* [GOAL OF THE EXERCISE]:
Reproduce verbatim everything in the material below, from the line containing "order: Passeriformes" down to the final line of the material, both included.

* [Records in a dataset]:
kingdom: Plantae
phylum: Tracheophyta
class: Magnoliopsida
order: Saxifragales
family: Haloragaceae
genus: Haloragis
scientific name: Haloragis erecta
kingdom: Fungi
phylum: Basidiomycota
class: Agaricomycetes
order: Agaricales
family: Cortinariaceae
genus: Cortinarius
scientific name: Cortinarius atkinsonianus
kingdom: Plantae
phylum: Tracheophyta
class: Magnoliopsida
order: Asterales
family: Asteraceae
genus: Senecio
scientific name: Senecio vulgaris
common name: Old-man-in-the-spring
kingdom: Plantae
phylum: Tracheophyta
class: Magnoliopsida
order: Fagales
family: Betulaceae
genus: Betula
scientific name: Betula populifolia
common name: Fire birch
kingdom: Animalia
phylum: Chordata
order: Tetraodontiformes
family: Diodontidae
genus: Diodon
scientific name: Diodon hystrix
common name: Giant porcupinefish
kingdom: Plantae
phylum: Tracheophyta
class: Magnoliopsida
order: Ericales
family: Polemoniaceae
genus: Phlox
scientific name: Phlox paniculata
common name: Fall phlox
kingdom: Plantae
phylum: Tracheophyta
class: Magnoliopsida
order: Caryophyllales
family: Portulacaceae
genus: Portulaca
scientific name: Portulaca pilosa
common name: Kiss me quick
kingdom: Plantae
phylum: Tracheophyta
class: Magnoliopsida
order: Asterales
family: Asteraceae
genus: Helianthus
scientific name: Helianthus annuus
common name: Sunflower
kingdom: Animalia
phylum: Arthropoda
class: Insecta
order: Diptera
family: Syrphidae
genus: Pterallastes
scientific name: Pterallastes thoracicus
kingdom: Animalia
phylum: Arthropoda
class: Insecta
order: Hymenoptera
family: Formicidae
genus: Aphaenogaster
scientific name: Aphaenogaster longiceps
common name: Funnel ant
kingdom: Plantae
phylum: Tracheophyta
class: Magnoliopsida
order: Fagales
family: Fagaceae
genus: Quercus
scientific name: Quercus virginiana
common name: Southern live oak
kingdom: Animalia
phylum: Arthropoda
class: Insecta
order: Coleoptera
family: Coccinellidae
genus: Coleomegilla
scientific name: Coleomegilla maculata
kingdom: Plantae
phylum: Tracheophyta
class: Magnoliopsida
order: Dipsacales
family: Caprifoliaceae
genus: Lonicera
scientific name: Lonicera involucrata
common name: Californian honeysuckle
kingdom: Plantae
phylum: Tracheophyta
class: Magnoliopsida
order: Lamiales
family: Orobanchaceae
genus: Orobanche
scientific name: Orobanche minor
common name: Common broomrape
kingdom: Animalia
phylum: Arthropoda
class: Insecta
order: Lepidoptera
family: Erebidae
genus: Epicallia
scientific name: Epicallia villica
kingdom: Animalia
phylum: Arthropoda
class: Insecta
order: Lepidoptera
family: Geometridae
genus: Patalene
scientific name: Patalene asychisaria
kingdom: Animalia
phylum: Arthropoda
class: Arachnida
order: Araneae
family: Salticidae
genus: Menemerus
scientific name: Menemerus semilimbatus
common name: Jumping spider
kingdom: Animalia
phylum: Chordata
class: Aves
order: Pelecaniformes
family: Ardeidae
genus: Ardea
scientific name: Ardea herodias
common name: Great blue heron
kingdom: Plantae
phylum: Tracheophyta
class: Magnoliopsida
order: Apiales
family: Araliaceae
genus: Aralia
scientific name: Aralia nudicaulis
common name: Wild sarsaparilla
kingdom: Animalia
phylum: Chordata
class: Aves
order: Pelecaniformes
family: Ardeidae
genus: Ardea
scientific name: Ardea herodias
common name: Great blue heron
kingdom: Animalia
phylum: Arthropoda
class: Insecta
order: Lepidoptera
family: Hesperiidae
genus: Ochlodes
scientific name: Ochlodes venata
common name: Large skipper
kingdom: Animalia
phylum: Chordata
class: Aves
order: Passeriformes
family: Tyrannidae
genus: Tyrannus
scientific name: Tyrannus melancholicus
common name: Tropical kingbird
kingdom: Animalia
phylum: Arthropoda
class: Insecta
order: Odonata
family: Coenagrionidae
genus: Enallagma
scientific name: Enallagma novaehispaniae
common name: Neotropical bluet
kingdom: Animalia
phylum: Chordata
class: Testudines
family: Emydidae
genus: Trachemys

* [EXPECTED ANSWER]:
order: Passeriformes
family: Tyrannidae
genus: Tyrannus
scientific name: Tyrannus melancholicus
common name: Tropical kingbird
kingdom: Animalia
phylum: Arthropoda
class: Insecta
order: Odonata
family: Coenagrionidae
genus: Enallagma
scientific name: Enallagma novaehispaniae
common name: Neotropical bluet
kingdom: Animalia
phylum: Chordata
class: Testudines
family: Emydidae
genus: Trachemys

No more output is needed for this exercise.